§ DOCUMENT SECTION

New students from Fraser Coast, Gympie and Caboolture will be able to access an extensive range of USC degrees online from next year.

USC Pro Vice-Chancellor Professor Joanne Scott said the changes were part of a wide-ranging revitalisation of the University’s approach to learning and teaching and followed positive feedback to this year’s shift to technology-enabled learning in response to COVID-19.

“We found that USC’s personalised, interactive approach to learning and teaching works equally well delivered online as it does on-campus,” Professor Scott said.

This led USC to review its programs at all campuses, including Fraser Coast, Gympie and Caboolture, where the costs of teaching only face-to-face had previously limited the University’s capacity to offer students a broader range of programs.

“By pivoting our model at our smaller campuses to favour technology-enabled learning, we are able to give students access to many more of USC’s degrees,” she said.

These include Secondary Education, Arts, Science, Business, Commerce, Creative Industries, Design, Communications, Criminology and Justice, Psychology, Human Services, Sports Studies, Environmental Science and Animal Ecology.

§ EXERCISE DETAILS
Could you condense the paragraph in the news item on USC's online degrees that begins "This led USC to review" into one shorter sentence that keeps its main facts? The records have no connection to the news item on USC's online degrees.

§ GIVEN ENTRIES
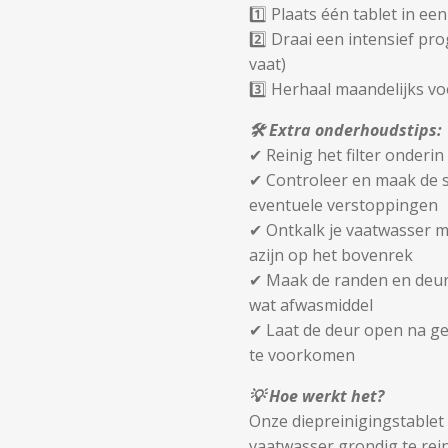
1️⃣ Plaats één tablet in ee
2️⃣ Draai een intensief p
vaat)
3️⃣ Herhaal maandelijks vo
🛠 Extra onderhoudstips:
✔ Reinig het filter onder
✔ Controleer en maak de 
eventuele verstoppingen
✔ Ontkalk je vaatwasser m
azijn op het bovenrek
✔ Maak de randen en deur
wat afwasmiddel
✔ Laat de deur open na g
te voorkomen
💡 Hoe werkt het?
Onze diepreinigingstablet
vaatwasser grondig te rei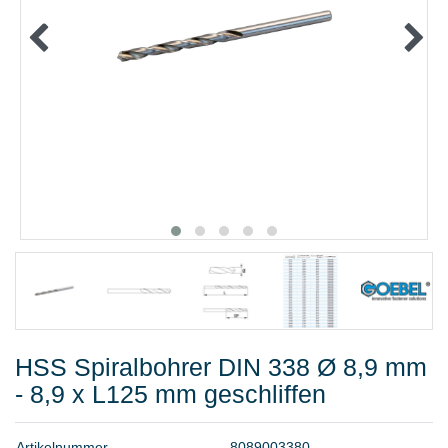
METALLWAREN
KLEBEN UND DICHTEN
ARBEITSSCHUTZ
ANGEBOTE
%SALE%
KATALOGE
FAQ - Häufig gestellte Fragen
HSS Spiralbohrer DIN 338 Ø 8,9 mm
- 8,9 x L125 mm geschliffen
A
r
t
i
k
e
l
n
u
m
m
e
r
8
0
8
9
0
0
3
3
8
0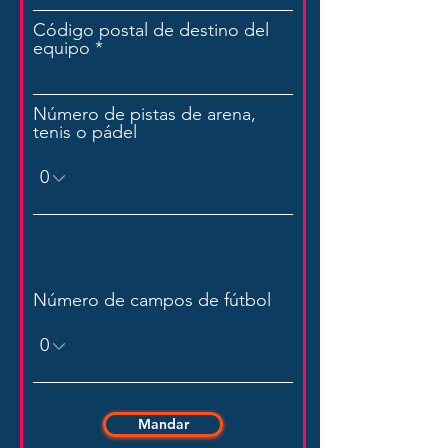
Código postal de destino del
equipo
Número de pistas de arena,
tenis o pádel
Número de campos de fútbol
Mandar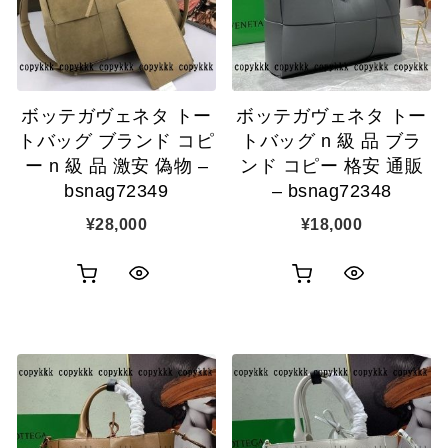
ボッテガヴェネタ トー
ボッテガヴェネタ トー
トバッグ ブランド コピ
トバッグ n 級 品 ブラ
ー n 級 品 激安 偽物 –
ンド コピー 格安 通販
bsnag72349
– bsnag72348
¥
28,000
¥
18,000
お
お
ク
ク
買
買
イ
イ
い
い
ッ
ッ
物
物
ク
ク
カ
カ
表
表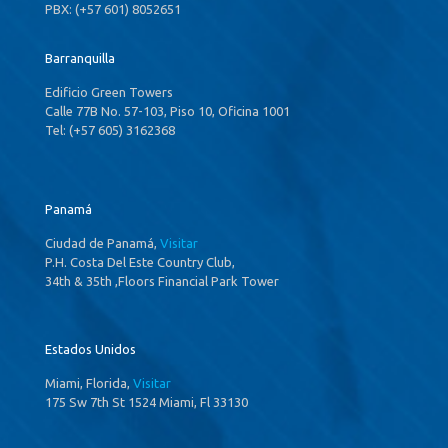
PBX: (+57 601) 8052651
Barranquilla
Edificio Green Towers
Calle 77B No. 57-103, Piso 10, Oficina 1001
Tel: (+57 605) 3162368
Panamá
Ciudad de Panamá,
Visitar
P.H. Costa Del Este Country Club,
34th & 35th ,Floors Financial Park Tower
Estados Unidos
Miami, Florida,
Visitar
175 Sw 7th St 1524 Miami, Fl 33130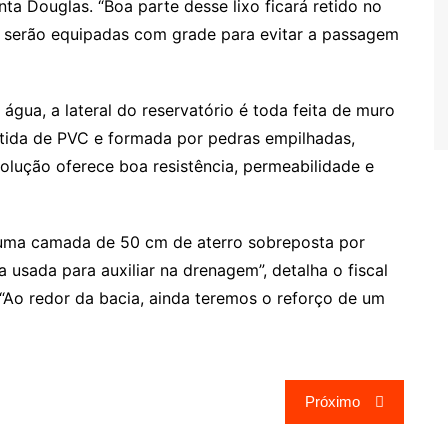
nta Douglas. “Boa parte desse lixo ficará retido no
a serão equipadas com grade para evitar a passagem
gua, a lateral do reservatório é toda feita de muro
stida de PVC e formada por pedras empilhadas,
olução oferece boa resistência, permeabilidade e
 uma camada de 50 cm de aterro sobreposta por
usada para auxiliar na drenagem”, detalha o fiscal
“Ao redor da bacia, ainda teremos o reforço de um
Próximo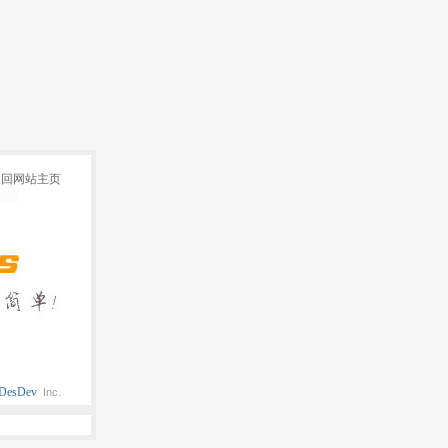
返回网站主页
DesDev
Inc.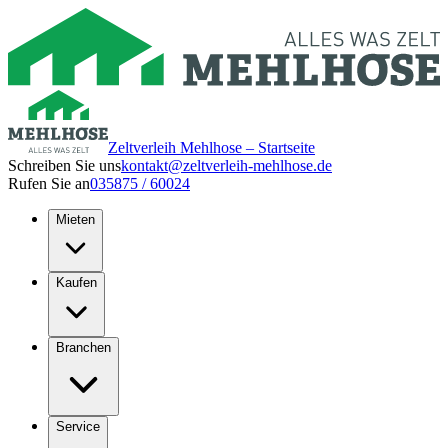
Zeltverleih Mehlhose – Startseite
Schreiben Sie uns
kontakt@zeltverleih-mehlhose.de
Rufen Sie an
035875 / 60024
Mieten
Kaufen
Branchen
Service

§ OUTPUT OF THE EXERCISE
USC reviewed its programs at all campuses, including Fraser Coast, Gympie and Caboolture, where the cost of teaching only face-to-face had limited the range of programs it could offer.